Exercise aim:
List, in order, the steps of the coating process laid out in the passage on electrodeposition coating below.

Extract:
The invention relates to cathodically depositable aqueous electrodeposition coating materials and to a process for coating electrically conductive substrates, in which
(1) the substrate is immersed in a cathodically depositable aqueous electrodeposition coating material, PA0 (2) the substrate is connected as cathode, PA0 (3) using direct current, a film is deposited on the substrate, PA0 (4) the coated substrate is removed from the electrodeposition coating material, and PA0 (5) the deposited coating film is baked.
Cathodically depositable, aqueous electrodeposition coating materials and the above-described process for coating electrically conductive substrates are known (cf. e.g. EP-B-301 293, DE-A-35 18 732, DE-A-35 18 770, EP-A-4090, EP-A-12 463, EP-A-262 069, U.S. Pat. No. 3,799,854, U.S. Pat. No. 4,031,050, U.S. Pat. No. 4,252,703, U.S. Pat. No. 4,332,711, DE-A-31 08 073, DE-A-27 01 002, EP-A-59 895, DE-A-31 03 642 and DE-A-32 15 891). Cathodic electrodeposition coating using cathodically depositable, aqueous electrodeposition coating materials has become established as a process for the automatic coating of bulky products, in particular vehicle bodies. Advantages of electrodeposition coating using cathodically depositable, aqueous electrodeposition coating materials are, for example, its environmental friendliness (water as solvent), very good material yield and high reliability with extensive automation of plants.

Record excerpts:
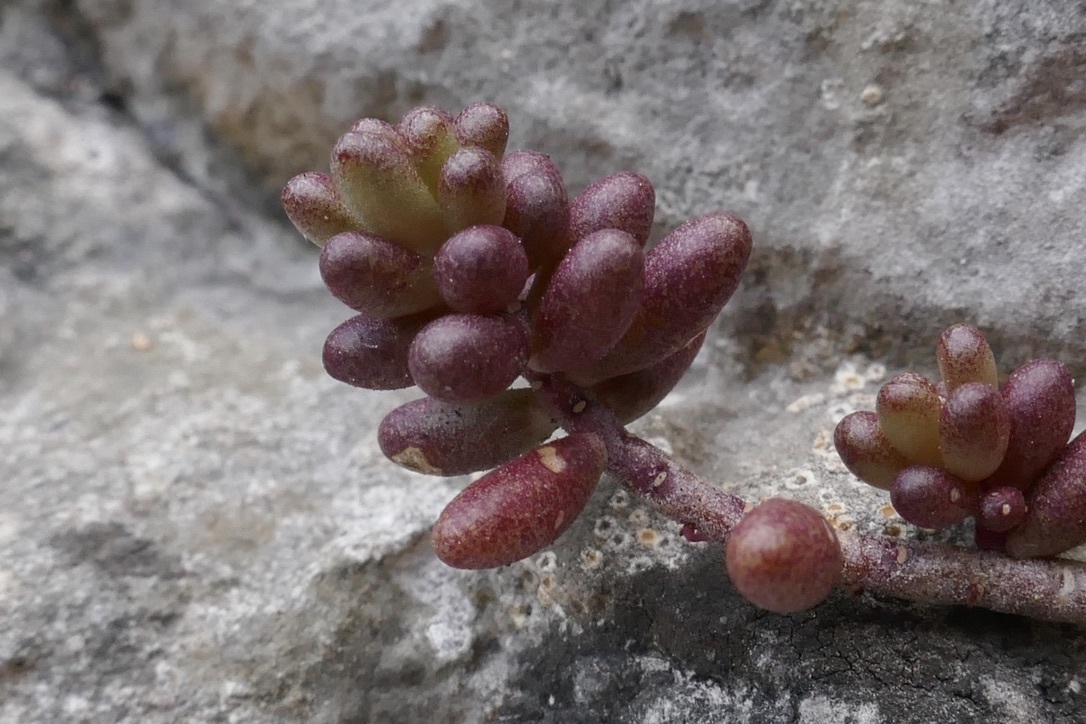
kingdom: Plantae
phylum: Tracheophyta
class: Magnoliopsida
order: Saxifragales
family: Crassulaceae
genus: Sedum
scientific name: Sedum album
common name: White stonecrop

Answer:
1. The substrate is immersed in a cathodically depositable aqueous electrodeposition coating material.
2. The substrate is connected as cathode.
3. Using direct current, a film is deposited on the substrate.
4. The coated substrate is removed from the electrodeposition coating material.
5. The deposited coating film is baked.